| Tarefa solicitada |
Continue o excerto sobre o novo Estatuto do Aluno, começando logo após a última frase apresentada.

| Excerto do documento |
______________________________
Não me parece haver nada de preocupante aqui: compete às escolas criar condições para que todos os alunos aprendam.
• as medidas a adoptar devem ser estabelecidas no Regulamento Interno de cada uma das escolas
Também aqui continuo tranquila: defendo a progressiva Autonomia das Escolas e o Regulamento Interno é um instrumento que há 8 anos cumpre esta missão – com base na legislação definir formas contextualizadas de intervenção.
No entanto este Estatuto do Aluno provocou enorme controvérsia na Assembleia da República e na Opinião pública, centrando-se a tónica no princípio do FACILITISMO.
Podemos ler, em “Salteadores da Arca” – 3 de Julho 2008:

A maioria socialista aprovou , com os votos contra de toda a oposição, o novo Estatuto do Aluno, que permite que os estudantes passem de ano sem frequentar as aulas, desde que sejam aprovados nas provas de recuperação, noticia a Lusa.
A proposta dos deputados do PS mantém a possibilidade de um aluno transitar de ano sem comparecer nas aulas, desde que obtenha aprovação na prova de recuperação, não sendo definido qualquer limite para o número de testes a que pode ser sujeito.
«Cuidado do PS em facilitar a vida aos alunos faltosos»
Para o PSD, que hoje propôs que um aluno fique automaticamente na situação de retenção ou exclusão caso volte a faltar injustificadamente depois de realizar a prova, esta medida defendida pela maioria transmite «uma mensagem muito negativa» aos estudantes.
______________________________
(Itens guardados de uma coleção)

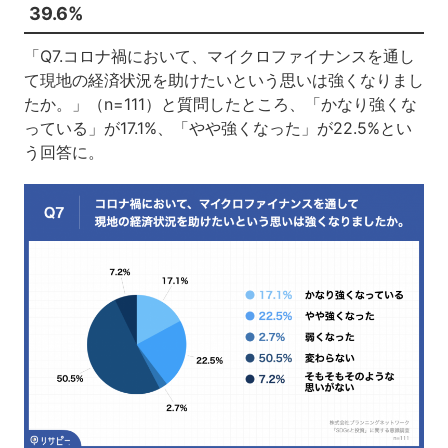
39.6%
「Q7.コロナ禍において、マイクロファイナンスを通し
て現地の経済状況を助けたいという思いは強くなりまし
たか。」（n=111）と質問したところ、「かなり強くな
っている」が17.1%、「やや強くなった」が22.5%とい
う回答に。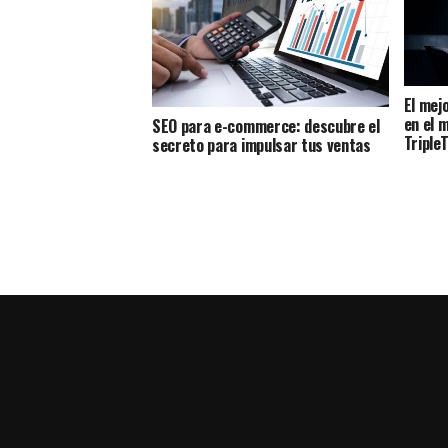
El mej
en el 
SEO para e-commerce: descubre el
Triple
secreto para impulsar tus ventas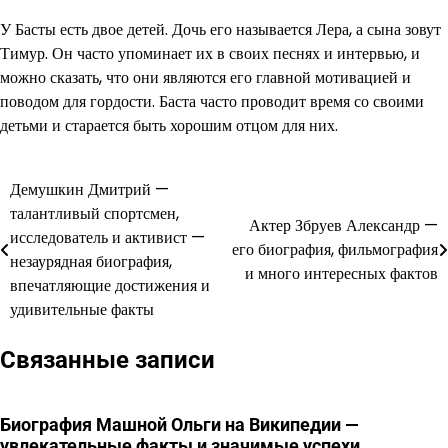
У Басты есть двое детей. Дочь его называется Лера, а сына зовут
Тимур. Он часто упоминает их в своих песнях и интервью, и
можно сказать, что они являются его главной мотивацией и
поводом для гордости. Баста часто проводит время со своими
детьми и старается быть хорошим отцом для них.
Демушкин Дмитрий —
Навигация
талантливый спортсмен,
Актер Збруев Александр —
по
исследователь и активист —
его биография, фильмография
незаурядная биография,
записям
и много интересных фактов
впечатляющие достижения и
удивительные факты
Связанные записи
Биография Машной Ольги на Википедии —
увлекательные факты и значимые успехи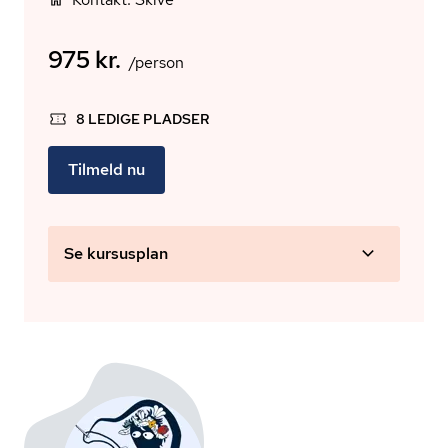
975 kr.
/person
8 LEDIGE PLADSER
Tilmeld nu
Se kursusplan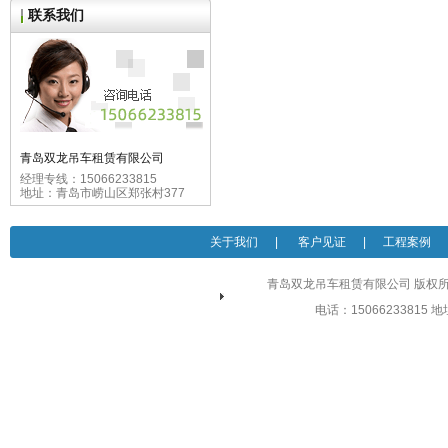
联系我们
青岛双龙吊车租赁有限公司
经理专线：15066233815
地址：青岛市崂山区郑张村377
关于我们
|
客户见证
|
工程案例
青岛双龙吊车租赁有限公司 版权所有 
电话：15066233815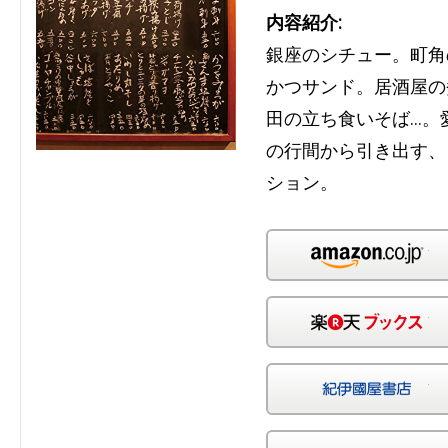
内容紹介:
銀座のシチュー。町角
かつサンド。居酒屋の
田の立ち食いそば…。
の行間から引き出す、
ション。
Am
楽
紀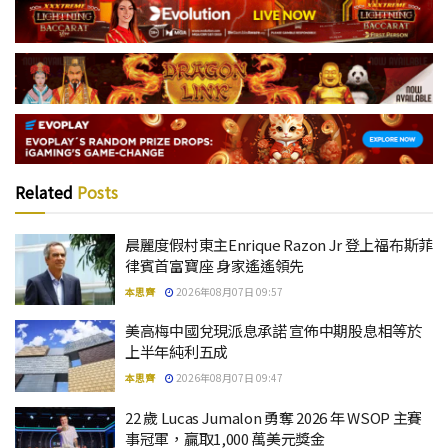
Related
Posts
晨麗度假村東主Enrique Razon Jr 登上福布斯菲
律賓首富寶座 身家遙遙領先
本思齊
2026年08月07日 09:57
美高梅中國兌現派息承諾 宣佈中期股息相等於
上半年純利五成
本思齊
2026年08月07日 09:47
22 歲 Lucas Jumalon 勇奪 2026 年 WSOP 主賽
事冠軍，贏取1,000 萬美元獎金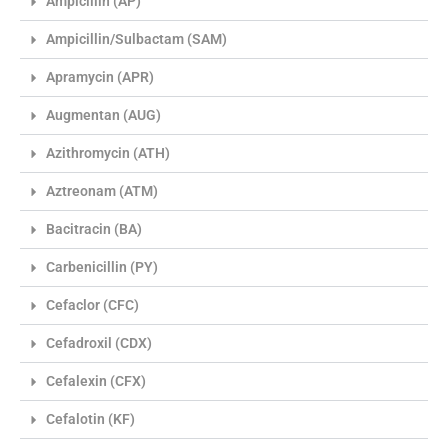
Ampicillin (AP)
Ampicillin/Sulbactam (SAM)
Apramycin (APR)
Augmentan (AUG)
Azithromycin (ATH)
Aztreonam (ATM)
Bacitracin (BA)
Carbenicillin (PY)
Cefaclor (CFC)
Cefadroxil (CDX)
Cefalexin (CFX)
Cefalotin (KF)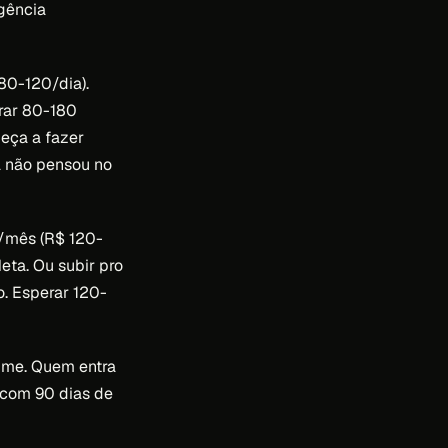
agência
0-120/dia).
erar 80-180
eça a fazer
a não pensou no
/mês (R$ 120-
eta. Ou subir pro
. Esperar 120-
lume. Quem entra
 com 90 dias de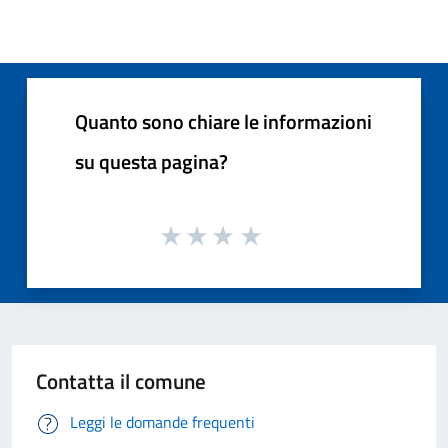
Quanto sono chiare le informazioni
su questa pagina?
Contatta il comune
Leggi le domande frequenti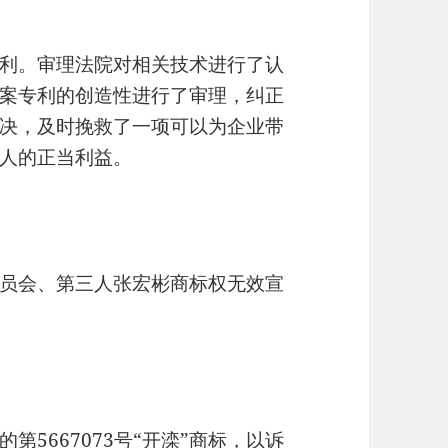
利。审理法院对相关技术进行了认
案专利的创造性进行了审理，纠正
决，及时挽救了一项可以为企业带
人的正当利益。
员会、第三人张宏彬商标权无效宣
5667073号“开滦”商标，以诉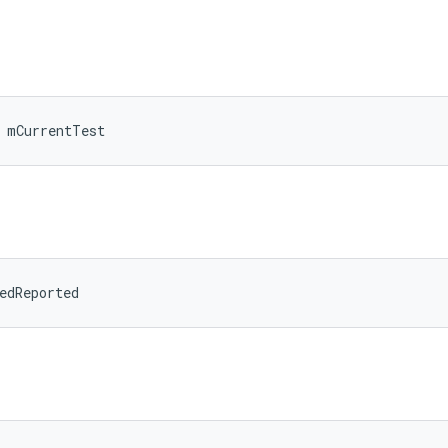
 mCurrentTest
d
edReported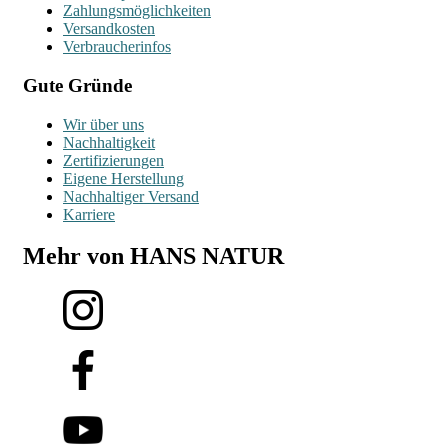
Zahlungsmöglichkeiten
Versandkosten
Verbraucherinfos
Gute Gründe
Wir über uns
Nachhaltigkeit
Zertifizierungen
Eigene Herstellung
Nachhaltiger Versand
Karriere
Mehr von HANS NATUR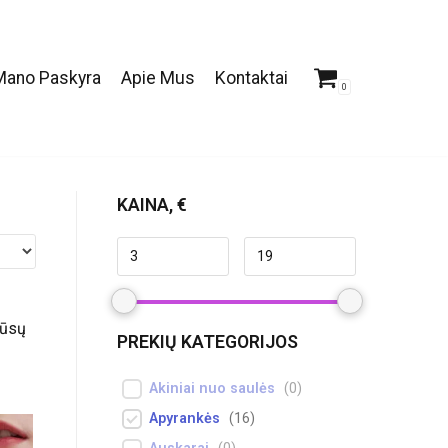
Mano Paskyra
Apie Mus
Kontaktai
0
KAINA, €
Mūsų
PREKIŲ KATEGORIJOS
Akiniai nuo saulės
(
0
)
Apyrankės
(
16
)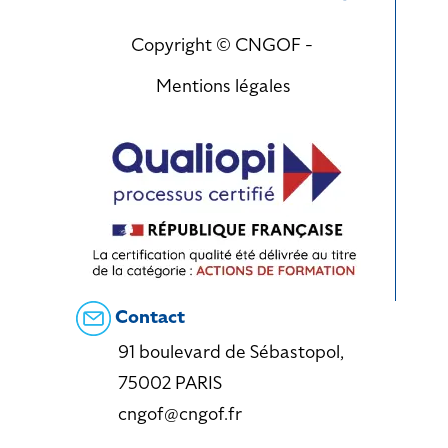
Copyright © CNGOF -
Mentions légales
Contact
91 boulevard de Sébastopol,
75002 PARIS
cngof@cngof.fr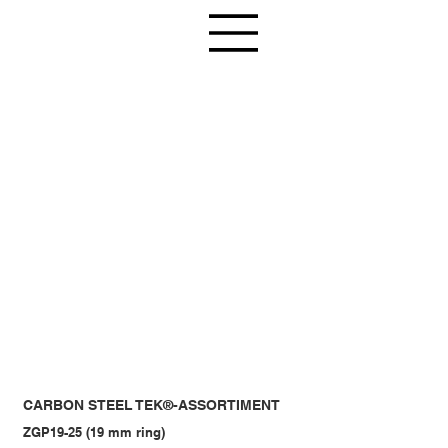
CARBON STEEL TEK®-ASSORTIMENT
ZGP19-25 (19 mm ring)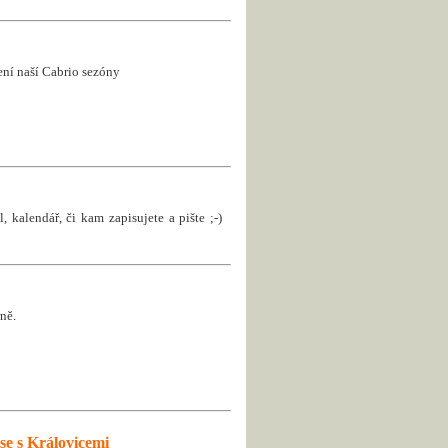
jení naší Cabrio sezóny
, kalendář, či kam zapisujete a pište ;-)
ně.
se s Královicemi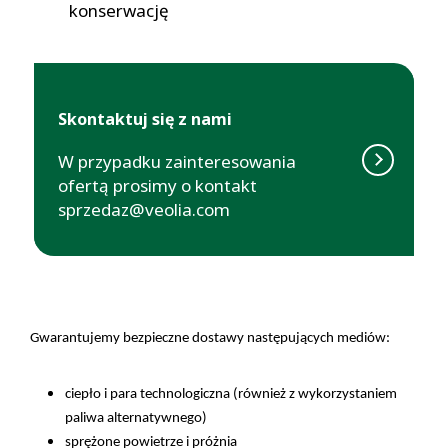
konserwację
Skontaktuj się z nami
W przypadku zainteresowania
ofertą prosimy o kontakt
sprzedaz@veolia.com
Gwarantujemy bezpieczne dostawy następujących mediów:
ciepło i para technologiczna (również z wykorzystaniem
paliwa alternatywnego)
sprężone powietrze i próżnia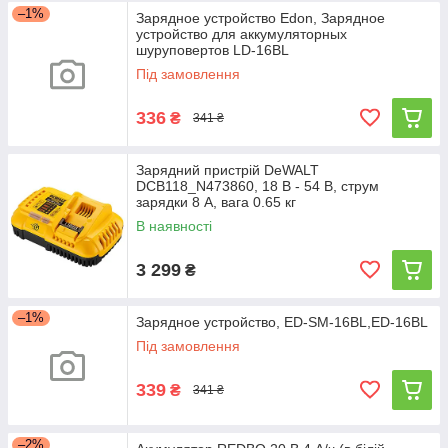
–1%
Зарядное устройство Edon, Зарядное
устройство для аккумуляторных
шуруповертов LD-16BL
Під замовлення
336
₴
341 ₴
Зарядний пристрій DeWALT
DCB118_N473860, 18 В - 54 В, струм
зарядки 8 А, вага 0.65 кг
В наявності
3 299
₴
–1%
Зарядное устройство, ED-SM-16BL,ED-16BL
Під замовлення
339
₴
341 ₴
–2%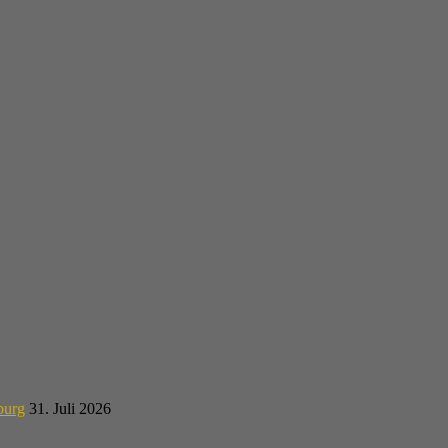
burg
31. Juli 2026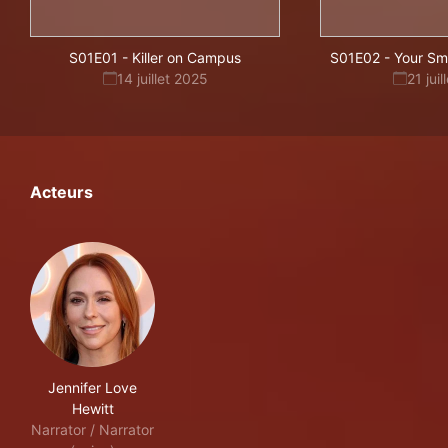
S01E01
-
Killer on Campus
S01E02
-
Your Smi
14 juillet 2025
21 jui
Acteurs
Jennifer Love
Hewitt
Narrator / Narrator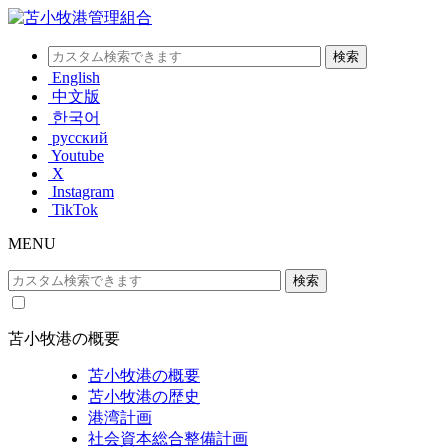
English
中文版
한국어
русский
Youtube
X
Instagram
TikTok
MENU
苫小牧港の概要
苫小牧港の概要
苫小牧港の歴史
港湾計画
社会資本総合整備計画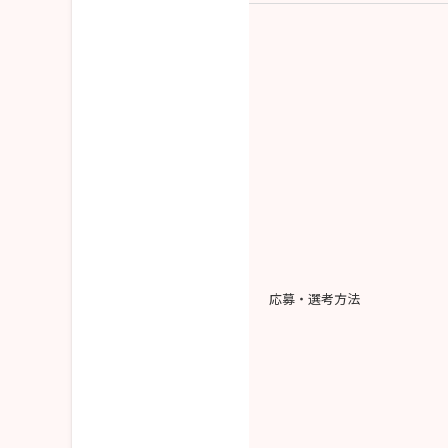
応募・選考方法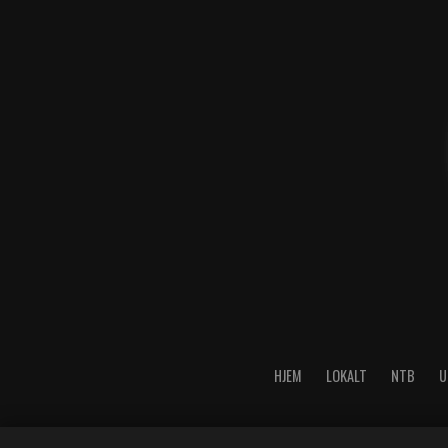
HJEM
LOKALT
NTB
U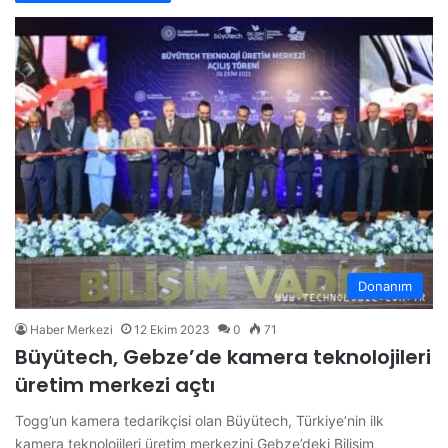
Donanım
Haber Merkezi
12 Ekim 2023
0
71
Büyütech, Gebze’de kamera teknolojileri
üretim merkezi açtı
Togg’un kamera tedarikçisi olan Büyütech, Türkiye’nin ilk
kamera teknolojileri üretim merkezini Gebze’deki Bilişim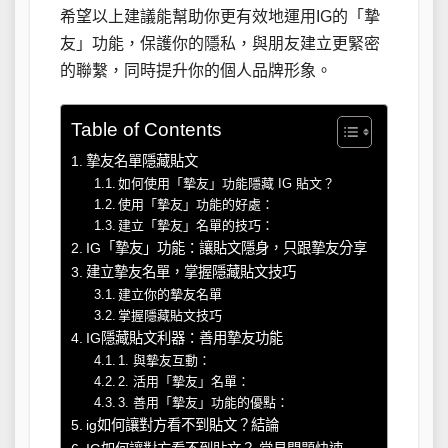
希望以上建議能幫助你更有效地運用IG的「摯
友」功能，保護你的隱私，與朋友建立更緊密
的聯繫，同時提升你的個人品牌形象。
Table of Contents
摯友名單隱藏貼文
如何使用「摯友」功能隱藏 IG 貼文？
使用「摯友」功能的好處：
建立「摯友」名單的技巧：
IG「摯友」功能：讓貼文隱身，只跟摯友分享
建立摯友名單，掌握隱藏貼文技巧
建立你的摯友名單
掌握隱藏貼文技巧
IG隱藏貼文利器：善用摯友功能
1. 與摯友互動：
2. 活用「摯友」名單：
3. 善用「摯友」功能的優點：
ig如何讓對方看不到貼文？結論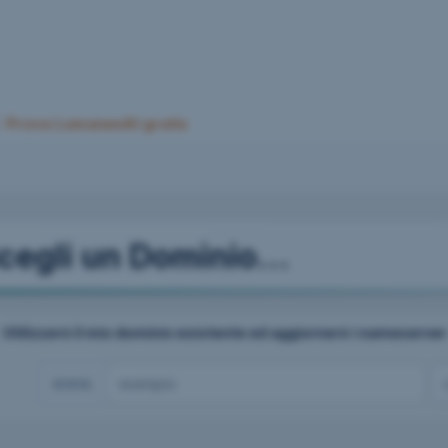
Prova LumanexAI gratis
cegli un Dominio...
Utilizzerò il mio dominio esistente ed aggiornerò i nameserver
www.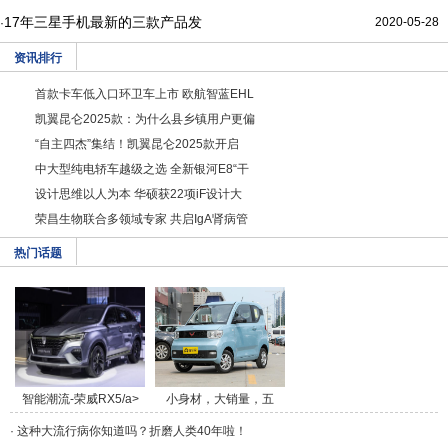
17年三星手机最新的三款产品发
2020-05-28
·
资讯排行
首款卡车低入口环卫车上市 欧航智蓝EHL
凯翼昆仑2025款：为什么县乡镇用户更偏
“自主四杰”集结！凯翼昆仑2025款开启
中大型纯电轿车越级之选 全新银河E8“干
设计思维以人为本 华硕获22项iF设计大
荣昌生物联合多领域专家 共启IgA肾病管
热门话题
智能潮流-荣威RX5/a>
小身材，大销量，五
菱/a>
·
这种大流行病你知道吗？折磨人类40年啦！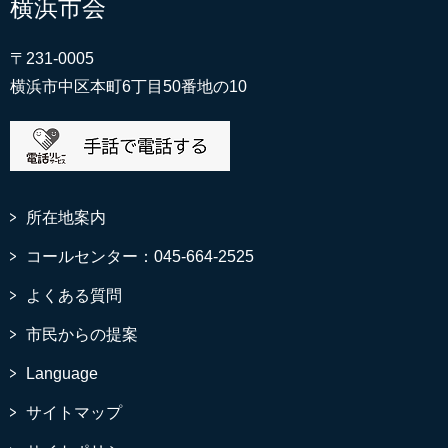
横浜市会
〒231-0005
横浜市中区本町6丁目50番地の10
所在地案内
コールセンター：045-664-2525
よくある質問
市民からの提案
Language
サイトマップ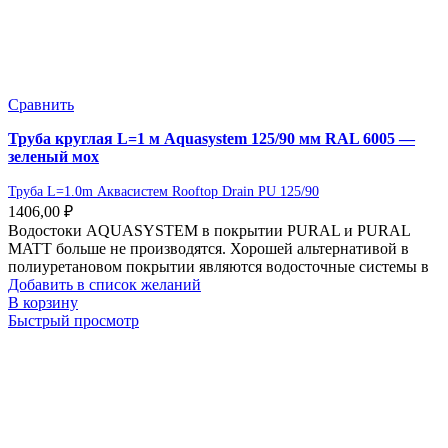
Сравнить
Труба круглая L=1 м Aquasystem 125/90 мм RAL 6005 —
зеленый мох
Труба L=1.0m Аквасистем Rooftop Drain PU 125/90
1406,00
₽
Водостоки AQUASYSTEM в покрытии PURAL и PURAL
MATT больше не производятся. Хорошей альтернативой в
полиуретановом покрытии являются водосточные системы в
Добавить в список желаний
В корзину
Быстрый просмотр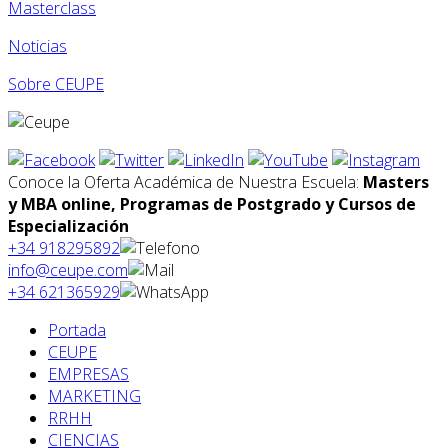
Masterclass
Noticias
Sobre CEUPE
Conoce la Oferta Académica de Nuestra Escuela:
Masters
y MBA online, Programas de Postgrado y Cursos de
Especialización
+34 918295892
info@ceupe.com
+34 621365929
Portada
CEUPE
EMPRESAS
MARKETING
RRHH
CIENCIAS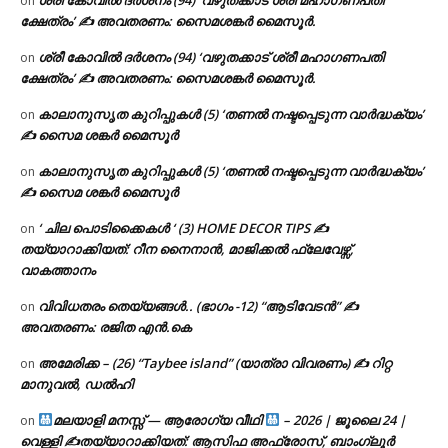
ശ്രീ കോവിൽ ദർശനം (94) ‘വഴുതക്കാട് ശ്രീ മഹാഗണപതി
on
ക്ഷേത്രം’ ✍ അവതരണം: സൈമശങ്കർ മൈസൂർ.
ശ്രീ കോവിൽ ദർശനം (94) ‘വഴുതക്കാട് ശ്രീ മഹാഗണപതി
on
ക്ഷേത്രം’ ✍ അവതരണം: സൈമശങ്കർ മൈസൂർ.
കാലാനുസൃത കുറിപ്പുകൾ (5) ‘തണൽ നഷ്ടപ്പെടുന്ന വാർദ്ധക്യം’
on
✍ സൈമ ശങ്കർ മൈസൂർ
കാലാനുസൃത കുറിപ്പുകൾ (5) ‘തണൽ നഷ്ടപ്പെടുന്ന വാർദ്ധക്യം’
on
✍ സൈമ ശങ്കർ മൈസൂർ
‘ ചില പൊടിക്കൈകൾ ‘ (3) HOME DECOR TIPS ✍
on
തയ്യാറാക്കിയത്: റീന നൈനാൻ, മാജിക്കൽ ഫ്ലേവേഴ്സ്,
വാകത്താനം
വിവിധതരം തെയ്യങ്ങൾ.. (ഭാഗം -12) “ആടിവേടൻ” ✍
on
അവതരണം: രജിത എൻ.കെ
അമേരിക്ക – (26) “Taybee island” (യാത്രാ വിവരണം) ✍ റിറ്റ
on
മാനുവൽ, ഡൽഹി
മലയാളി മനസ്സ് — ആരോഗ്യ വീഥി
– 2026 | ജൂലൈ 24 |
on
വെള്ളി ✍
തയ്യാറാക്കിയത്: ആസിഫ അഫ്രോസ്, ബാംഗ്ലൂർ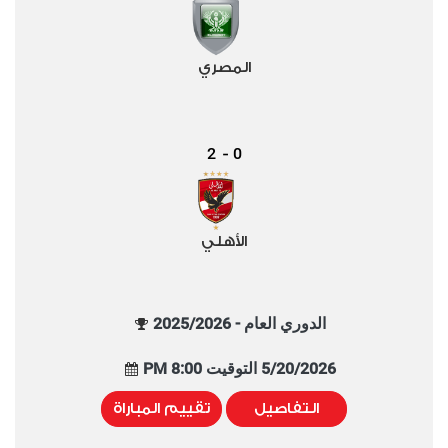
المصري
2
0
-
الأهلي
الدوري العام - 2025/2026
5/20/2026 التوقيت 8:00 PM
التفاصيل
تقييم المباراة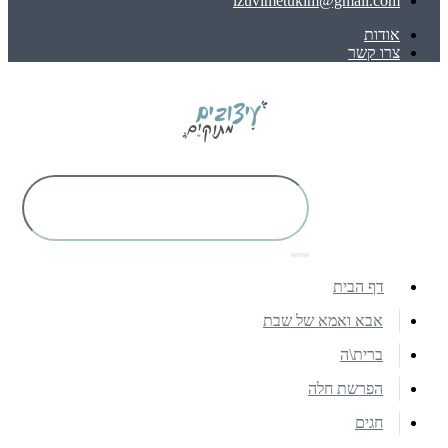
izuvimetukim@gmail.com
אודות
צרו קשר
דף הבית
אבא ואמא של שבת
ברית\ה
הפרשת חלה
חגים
______________________________
| Resposta ao exercício |
«Há um grande cuidado do PS em facilitar a vida aos alunos faltosos, mas fica completamente esquecida qualquer mensagem aos alunos cumpridores, que agora não têm qualquer estímulo», acusou o deputado social-democrata Emídio Guerreiro.
A crítica foi partilhada pelas restantes bancadas da oposição, que acusam o Governo e a maioria parlamentar de «menosprezar o valor da assiduidade» e «mascarar as estatísticas» do abandono escolar.
«Agora o aluno vai poder faltar o que quiser e não pôr os pés nas aulas, desde que vá passando nas provas de recuperação a que for sendo sujeito, o que põe em causa o princípio fundamental da avaliação contínua», criticou igualmente João Oliveira, do PCP.

O mesmo princípio de “facilitismo” expresso pelo Arouca.Biz (13 de Nov 2007)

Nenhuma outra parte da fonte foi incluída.